_Dataset excerpts_:
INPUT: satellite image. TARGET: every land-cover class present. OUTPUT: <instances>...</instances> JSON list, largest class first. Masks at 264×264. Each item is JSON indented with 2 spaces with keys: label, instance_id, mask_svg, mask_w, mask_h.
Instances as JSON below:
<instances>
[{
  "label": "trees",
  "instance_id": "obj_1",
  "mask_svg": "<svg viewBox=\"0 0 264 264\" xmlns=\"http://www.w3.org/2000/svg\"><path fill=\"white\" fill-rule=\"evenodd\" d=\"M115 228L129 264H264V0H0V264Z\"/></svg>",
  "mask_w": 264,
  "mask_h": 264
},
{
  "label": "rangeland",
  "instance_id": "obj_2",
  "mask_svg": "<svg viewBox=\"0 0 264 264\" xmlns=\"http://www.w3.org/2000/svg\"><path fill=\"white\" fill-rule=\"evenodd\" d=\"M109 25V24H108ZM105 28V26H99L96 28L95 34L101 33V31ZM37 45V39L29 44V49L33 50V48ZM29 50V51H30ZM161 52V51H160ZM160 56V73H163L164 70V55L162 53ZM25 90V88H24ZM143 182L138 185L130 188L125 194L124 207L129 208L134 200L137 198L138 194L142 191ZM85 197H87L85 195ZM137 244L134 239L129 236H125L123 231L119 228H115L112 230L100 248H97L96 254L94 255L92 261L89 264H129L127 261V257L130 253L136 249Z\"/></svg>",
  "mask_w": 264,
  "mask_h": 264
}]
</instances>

_Work required_:
Convert each line of the row above into one string of a JSON list, leaving out blank lines.

_Expected answer_:
[
  "INPUT: satellite image. TARGET: every land-cover class present. OUTPUT: <instances>...</instances> JSON list, largest class first. Masks at 264×264. Each item is JSON indented with 2 spaces with keys: label, instance_id, mask_svg, mask_w, mask_h.",
  "Instances as JSON below:",
  "<instances>",
  "[{",
  "  \"label\": \"trees\",",
  "  \"instance_id\": \"obj_1\",",
  "  \"mask_svg\": \"<svg viewBox=\\\"0 0 264 264\\\" xmlns=\\\"http://www.w3.org/2000/svg\\\"><path fill=\\\"white\\\" fill-rule=\\\"evenodd\\\" d=\\\"M115 228L129 264H264V0H0V264Z\\\"/></svg>\",",
  "  \"mask_w\": 264,",
  "  \"mask_h\": 264",
  "},",
  "{",
  "  \"label\": \"rangeland\",",
  "  \"instance_id\": \"obj_2\",",
  "  \"mask_svg\": \"<svg viewBox=\\\"0 0 264 264\\\" xmlns=\\\"http://www.w3.org/2000/svg\\\"><path fill=\\\"white\\\" fill-rule=\\\"evenodd\\\" d=\\\"M109 25V24H108ZM105 28V26H99L96 28L95 34L101 33V31ZM37 45V39L29 44V49L33 50V48ZM29 50V51H30ZM161 52V51H160ZM160 56V73H163L164 70V55L162 53ZM25 90V88H24ZM143 182L138 185L130 188L125 194L124 207L129 208L134 200L137 198L138 194L142 191ZM85 197H87L85 195ZM137 244L134 239L129 236H125L123 231L119 228H115L112 230L100 248H97L96 254L94 255L92 261L89 264H129L127 261V257L130 253L136 249Z\\\"/></svg>\",",
  "  \"mask_w\": 264,",
  "  \"mask_h\": 264",
  "}]",
  "</instances>"
]